Kritik geerntet hat auch die Einführung des
Professuren-Modells.
Auch dies war
ein Kulturwechsel, etwas, was man bisher nicht kannte. Gearbeitet wird in
Teams, die eine hohe Eigenverantwortung und einen eigenen Gestaltungsraum
haben. Alle Teams sind sowohl in der Lehre wie auch in der Forschung und – ganz
wichtig – in der Praxis tätig. Das Modell ist ein Garant dafür, dass die Lehre
und die Praxis nicht zu kurz kommen.
Ihr Chef, FHNW-Direktionspräsident Crispino
Bergamaschi, nannte Sie in einem Interview einen «Vorreiter der neuen Lehrerbildung
in der Schweiz»; Sie hätten die PH in die Höchstklasse geführt. Und dann sagte
er noch: «Vielleicht wollte er alles ein bisschen zu perfekt machen.»
Ich kann nur
sagen: Es gibt für alles ein Zeitfenster. Das galt auch für diese Reform. Und
dieses Fenster war nur kurz offen. Es galt daher, ein hohes Tempo anzuschlagen.

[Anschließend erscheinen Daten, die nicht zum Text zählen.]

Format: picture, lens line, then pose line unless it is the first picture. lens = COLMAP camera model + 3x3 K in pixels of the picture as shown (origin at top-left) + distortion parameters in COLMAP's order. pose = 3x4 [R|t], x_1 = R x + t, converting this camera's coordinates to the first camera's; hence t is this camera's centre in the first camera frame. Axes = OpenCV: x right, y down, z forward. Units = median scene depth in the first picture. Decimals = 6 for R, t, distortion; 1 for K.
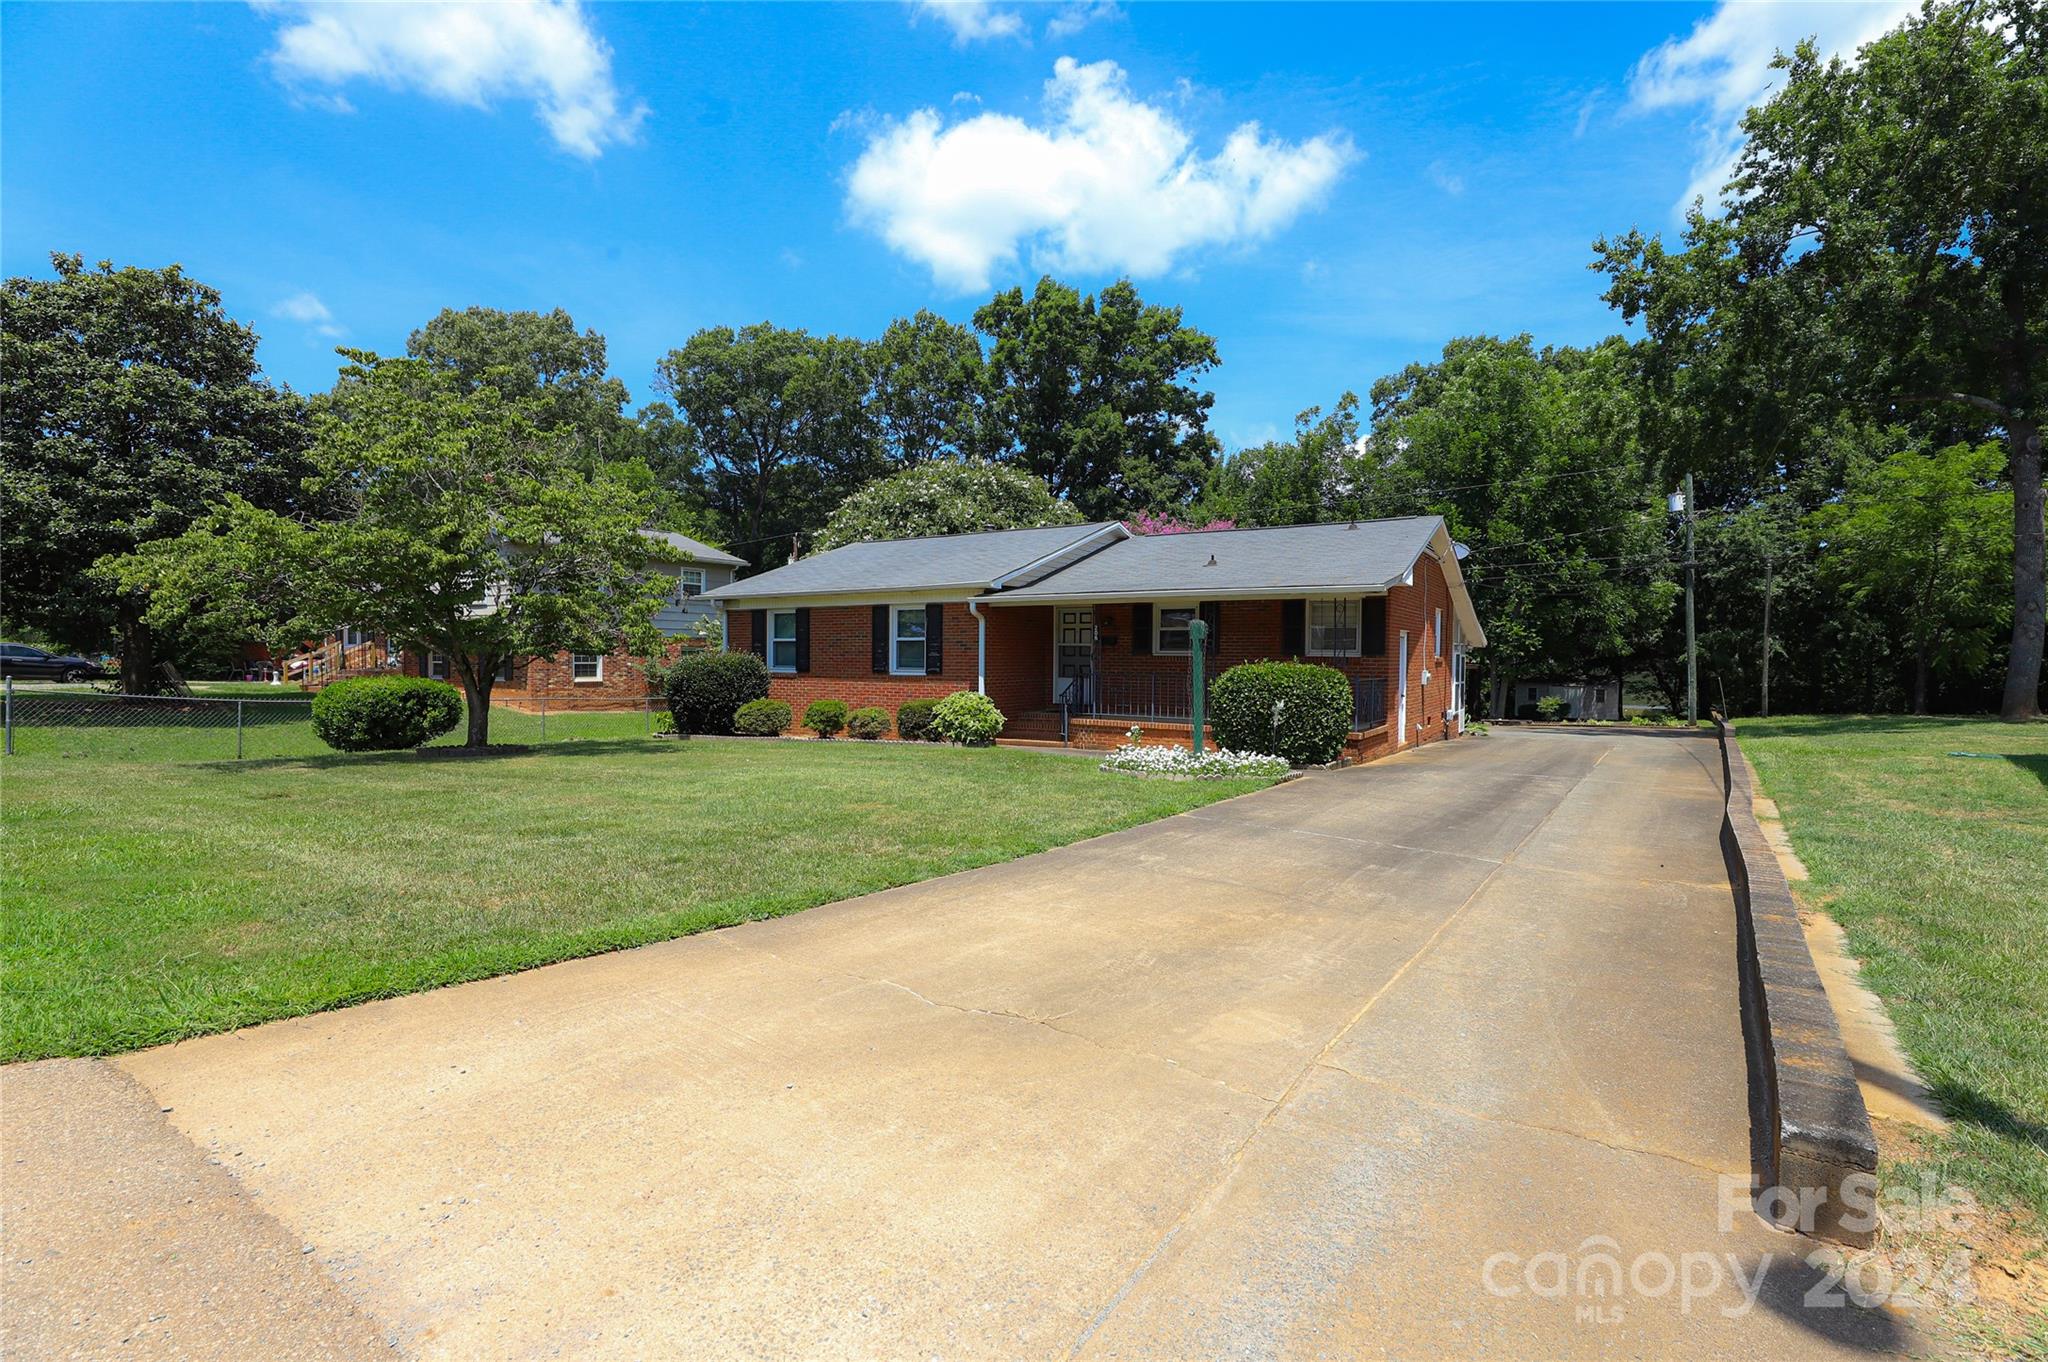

Mit diesem Tempo habe ich vielleicht einige überfordert. Aber denken Sie an die
Entwicklungen in der Zentralschweiz; dort ist die mehrkantonale Pädagogische
Hochschule wieder auseinandergefallen.
Was ziehen Sie zusammenfassend für eine Bilanz über
Ihre Amtszeit?
Eine solche
Bilanz müssen eigentlich andere ziehen. Die schönste Anerkennung durften wir
durch die ständig steigenden Studierendenzahlen ernten. Und es gab grosse
Anerkennung aus der Fachwelt, gerade auch für unser Praxisschulmodell. Wir
haben kürzlich einen internationalen Kongress zu diesem Thema durchgeführt. Und
ich durfte hören, die PH FHNW sei zusammen mit wenigen Hochschulen in den USA,
in Kanada und in den Niederlanden in der Top-Gruppe der Lehrerbildungsinstitute
anzusiedeln.
Und wie hat sich die Bildungsdebatte in diesem
knappen Jahrzehnt entwickelt?
Ein Thema ist
immer mehr in den Vordergrund gerückt: Wir müssen es besser verstehen, mit der
zunehmenden Verschiedenartigkeit unserer Kinder und Jugendlichen umzugehen,
indem wir sie individuell fordern und fördern. Wir müssen einsehen: Für gute
Schülerinnen und Schüler tun wir viel. Doch wir müssten unsere Anstrengungen
zugunsten der leistungsschwächeren Jugendlichen deutlich steigern. Das würde
sich in jeder Beziehung auszahlen, auch volkswirtschaftlich.
Nun gehen Sie in Rente. Wie werden Sie sich nun
hauptsächlich betätigen?
Meine Tochter
hat seinerzeit im Kindergarten auf die Frage nach dem Beruf des Vaters
geantwortet: «Mein Papi ist Flicker …» Ich habe in der Tat eine andere,
total unakademische Seite: mit den Händen arbeiten, reparieren, umbauen. Zu
Hause wartet in dieser Hinsicht viel Arbeit auf mich. Und ich wandere sehr
gern, vor allem im Zürcher und im Berner Oberland. Auch das ist in den letzten
Jahren zu kurz gekommen. Ich freue mich darauf.